University of Southern California

Sherry Bebitch Jeffe

In addition to publishing opinion pieces in leading newspapers, Jeffe frequently appears on radio and television news programs to discuss the day's most pressing political stories, including the recent presidential election and the California gubernatorial recall campaign.

She also teaches in the USC School of Policy, Planning, and Development, a role that she says is not so different from that of political analyst.

"Political analysis in the media is like teaching in a very large classroom," Jeffe says. "You have to communicate complex policy issues in a way that the media and the public alike can understand. That's what I teach students to do."

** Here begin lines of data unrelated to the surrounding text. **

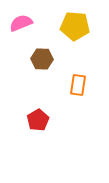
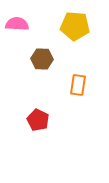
pink semicircle: moved 4 px left, 1 px down; rotated 25 degrees clockwise
red pentagon: rotated 15 degrees counterclockwise
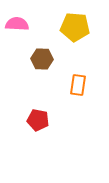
yellow pentagon: moved 1 px down
red pentagon: rotated 15 degrees counterclockwise
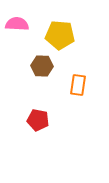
yellow pentagon: moved 15 px left, 8 px down
brown hexagon: moved 7 px down
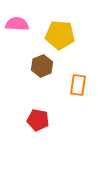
brown hexagon: rotated 25 degrees counterclockwise
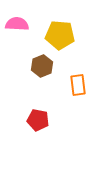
orange rectangle: rotated 15 degrees counterclockwise
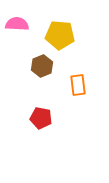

Jeffe took a break from her teaching duties this fall to cover the presidential campaign as political analyst for KNBC news, but she returns to the classroom in spring 2005 to teach a class called "Communicating Public Policy."

She has long had a dual career as both political analyst and teacher. After graduating from Goucher College with a degree in political science, she taught sixth grade for a year before setting her sights once again on politics. While working toward a master's degree in political science from Rutgers University, she met and trained under Jesse Unruh, speaker of the California state assembly, who was spending a semester as politician-in-residence at the university's Eagleton Institute of Politics. When Unruh returned to California, he brought with him four students to be part of the newly established California legislative staff. Jeffe was one of them.

"He was brilliant," she says.

Jeffe later earned a Ph.D. in government from Claremont Graduate University, and from the late 1980s to the late 1990s she taught at the university's School of Politics and Economics, having been recruited by then-SPE dean Dan Mazmanian, now SPPD's C. Erwin and Ione L. Piper Dean and Professor. She has also taught political science at Loyola Marymount University and Pitzer College.

About four years ago, while teaching at Claremont Graduate University, Jeffe received a phone call from Mazmanian.

"He said, 'Guess what, Sherry? There's a new school of policy, planning, and development, and I'm going to be its dean. We have to talk,'" she recalls. "I said, 'We don't have to talk. I'm there!'"

Jeffe says she sees no contradiction between her work as a political analyst and as a teacher. "The school understands the connection between theory and practice," she says. "There's a respect for those who are out there in the trenches, which is what we prepare our students to do--go out and work in the public policy trenches."